『ラヴ上等』を見ていて、心に深く刻まれるのは「強がり」という感情の揺れです。
怒っているような口調、突き放すような言葉、余裕があるふりをした態度。
一見すると強くて、自信があるようにも見えます。
でも、その裏側を紐解いていくと、そこにあるのは「余裕」などではありません。
強がりは「恋が軽い人」には出てこない
『ラヴ上等』に漂う強がりは、単なるカッコつけでも、打算的な駆け引きでもありません。
- 「嫌われたくない」
- 「軽く見られたくない」
- 「本気だと知られたら、傷つくのが怖い」
そんな切実な不安を抱えながら、それでも恋を止められない人の「必死の防衛反応」です。
もし本気でなければ、もっと雑に扱えるはず。もっと適当に、スマートに距離を取れるはず。それができないからこそ、言葉が尖り、態度が不器用になってしまう。 作中の強がりは、自分の心を守ろうとする、あまりに人間らしい生存本能に近いのです。
強がるほど実は誰よりも脆くて弱い
強い言葉を使う人ほど、内側は驚くほど繊細です。
- 「自分だけが好きなんじゃないか?」
- 「相手の気持ちは、本当に自分と同じ?」
- 「この幸せは、いつまで続くの?」
そんな剥き出しの不安をそのまま差し出すのが怖くて、つい先に強く出てしまう。
『ラヴ上等』は、この「弱さを隠しながら恋をする姿」を、美化せずに映し出します。
だから私たちは、見ていて「分かってしまう」のです。 あの強気な態度は自信の表れではなく、震える心を隠すための防壁なのだと。
大人の強がりは痛みを隠すのが上手すぎる
若い頃の強がりは、どこか幼くて分かりやすいものでした。 けれど大人になると、私たちは感情を隠す術を覚えてしまいます。
- 何があっても平気なふり
- 相手を追わない、余裕のある態度
- 最初から期待していなかったような言い回し
そうやって、傷つかないために「上手」に振る舞おうとします。 けれど『ラヴ上等』の登場人物たちは、その「上手さ」を脱ぎ捨ててしまう瞬間があります。

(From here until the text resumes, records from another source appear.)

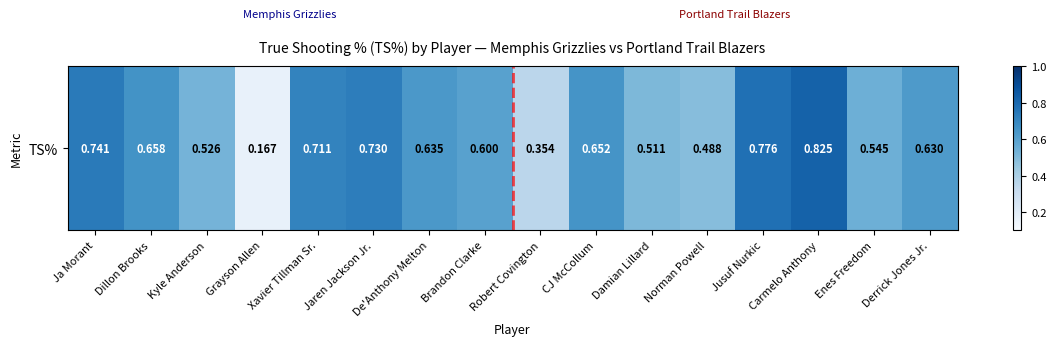

Reading left to right, what are all the values shown in this chart?

Ja Morant=0.7	Dillon Brooks=0.7	Kyle Anderson=0.5	Grayson Allen=0.2	Xavier Tillman Sr.=0.7	Jaren Jackson Jr.=0.7	De'Anthony Melton=0.6	Brandon Clarke=0.6	Robert Covington=0.4	CJ McCollum=0.7	Damian Lillard=0.5	Norman Powell=0.5	Jusuf Nurkic=0.8	Carmelo Anthony=0.8	Enes Freedom=0.5	Derrick Jones Jr.=0.6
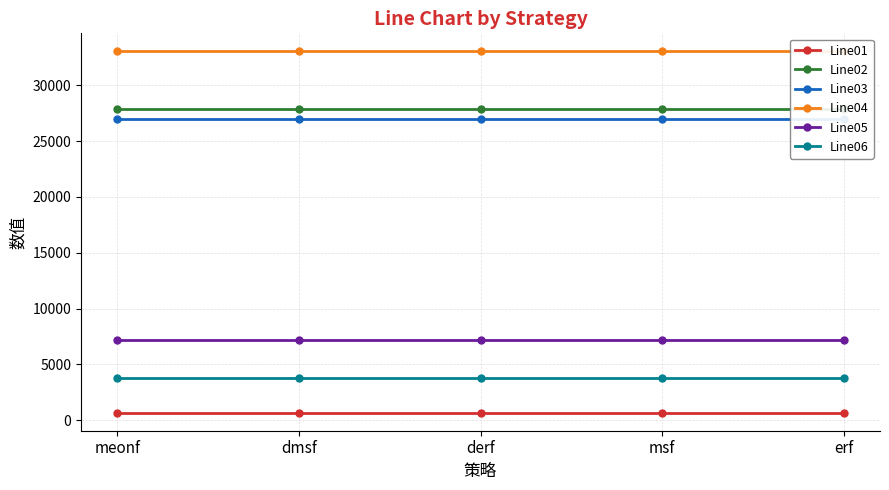

Reading right to left, extract all data points from this chart.

Line01: 670	670	670	670	670
Line02: 27897	27897	27897	27897	27897
Line03: 26992	26992	26992	26992	26992
Line04: 33035	33035	33035	33035	33035
Line05: 7159	7159	7159	7159	7159
Line06: 3778	3778	3778	3778	3778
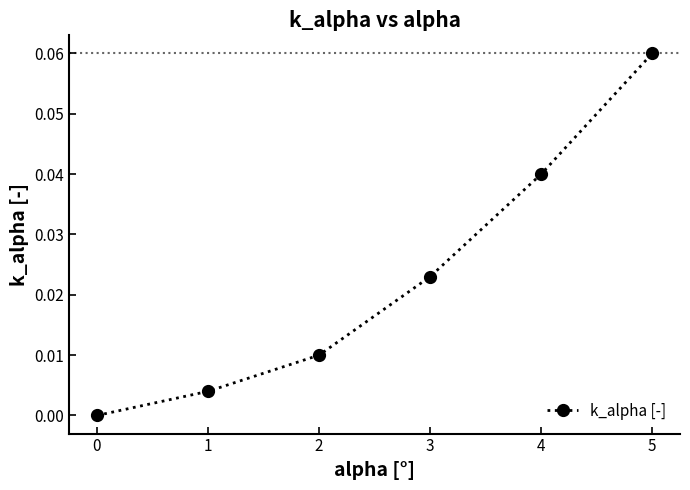

Which has a higher value, 3 or 5?

5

感情が溢れ、失敗し、誤解を生む。 その不器用でみっともない姿こそが、かつて私たちが「誰かを心から好きだった頃」の感覚を呼び覚ますのです。
その不器用さは「大事にしたい」という祈り
強がる人は、恋を軽く扱えない人です。
「好き」という言葉を安売りできない。簡単に距離を縮められない。本音を出すのに、気の遠くなるような時間がかかる。 だからこそ、言葉を間違えるし、態度は極端になります。

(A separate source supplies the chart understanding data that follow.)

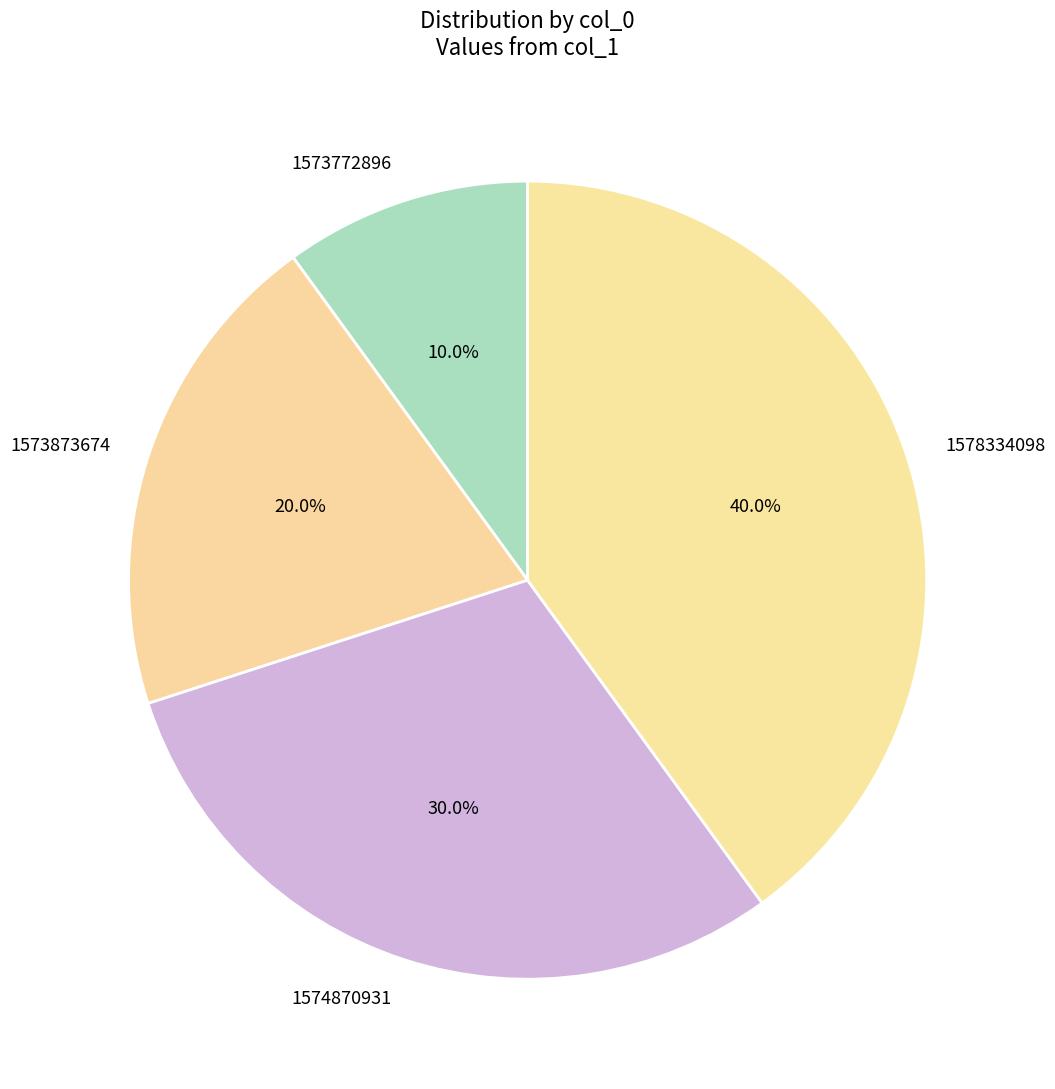

What is the ratio of the value at 1573873674 to the value at 1573772896?

2.0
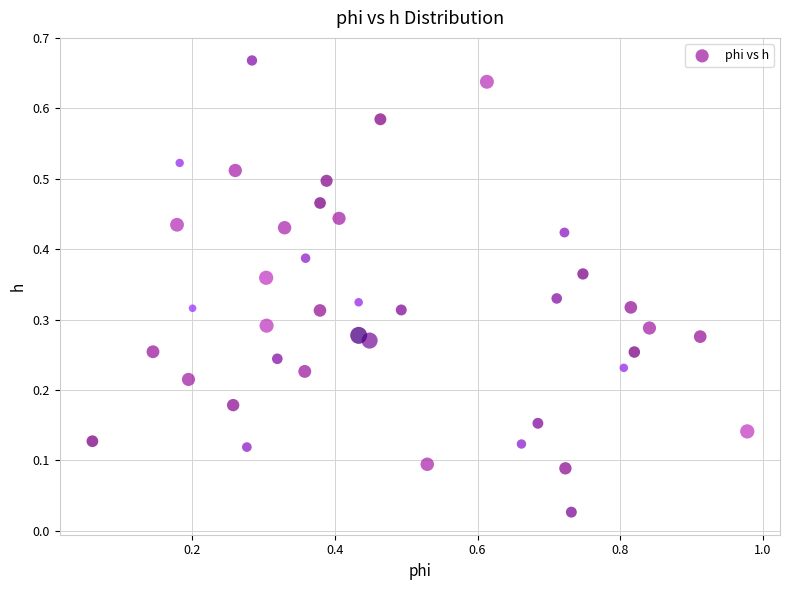

What is the range of X values (max minus min)?

0.9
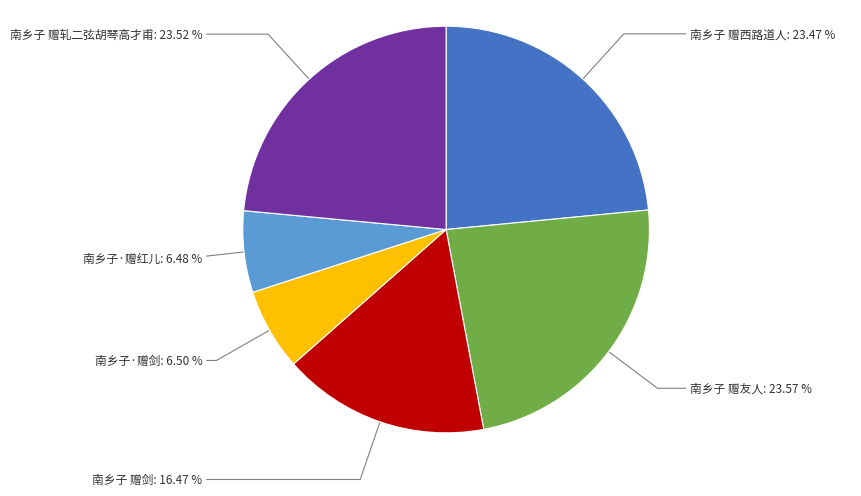

To the nearest percent, what is the difference between the largest and smallest slice percentages?

17%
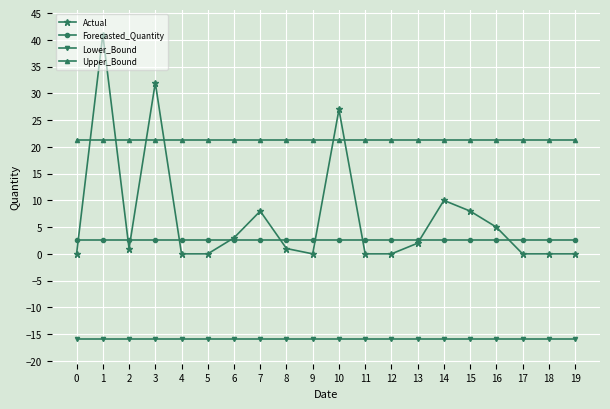

True or false: Lower_Bound and Forecasted_Quantity cross at least once.

False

『ラヴ上等』が時折、見ていて苦しくなるのは、その強がりが嘘ではないと分かるから。 「絶対に失いたくない」という強い想いがあるからこそ、人は正解を選べなくなるのです。
最後に:強がりを「本気の証」として抱きしめる
この作品は、強がりを「直すべき悪い癖」としては描きません。 むしろ、こう伝えてくれている気がします。
- 強がりは、弱さの裏返しであること
- 弱さは、それだけ本気である証拠だということ
- 不器用でも、気持ちは本物であること
恋がうまくいかなかった過去も、素直になれなかった自分も、全部間違いではありませんでした。『ラヴ上等』は、そんな私たちの過去さえも、静かに肯定してくれます。

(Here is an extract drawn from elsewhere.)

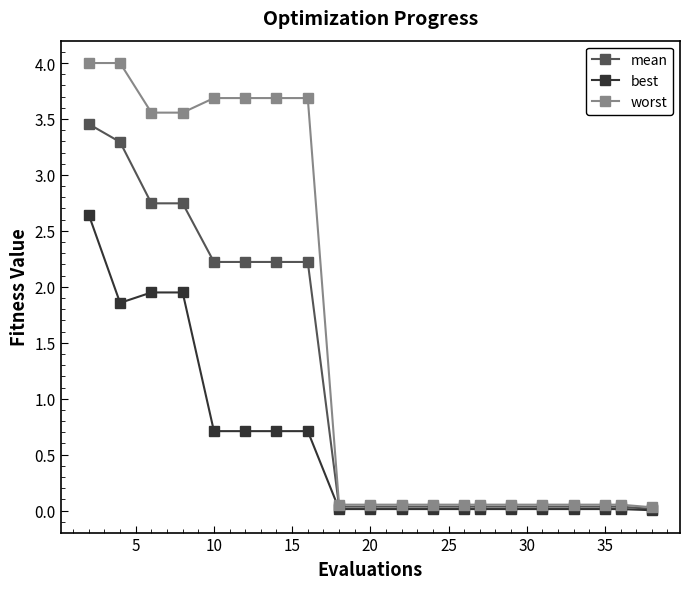

Which series has the largest range (max minus min)?

worst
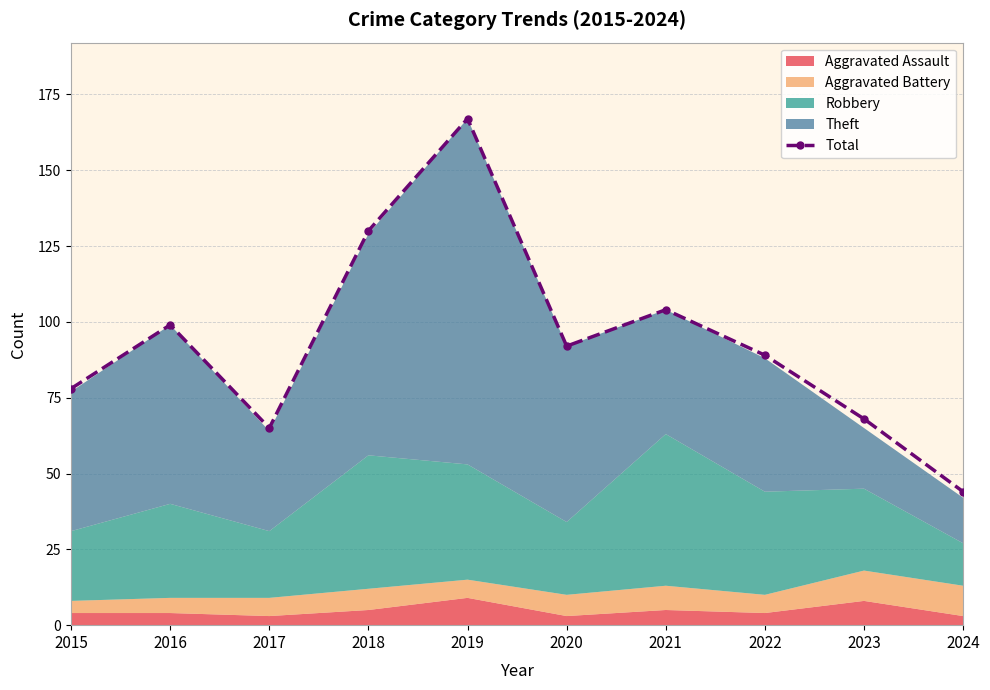

What is the value of the 9th point from the left?

68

強がって放ってしまった、あの言葉。 素直になれなかった、あの瞬間。
もし今、あなたがその自分を「不器用だったな」と振り返れるなら、それはあなたが以前より少しだけ、自分の心に優しくなれた証拠です。
無理に強がりを捨てようとしなくて大丈夫。 ただ、「強がってしまうほど、私はあの人を大切に想っているんだな」。 その事実だけを、まずは自分で抱きしめてあげてください。
あなたのその不器用な恋心は、他の誰にも真似できない、とても純粋で本物なのだから。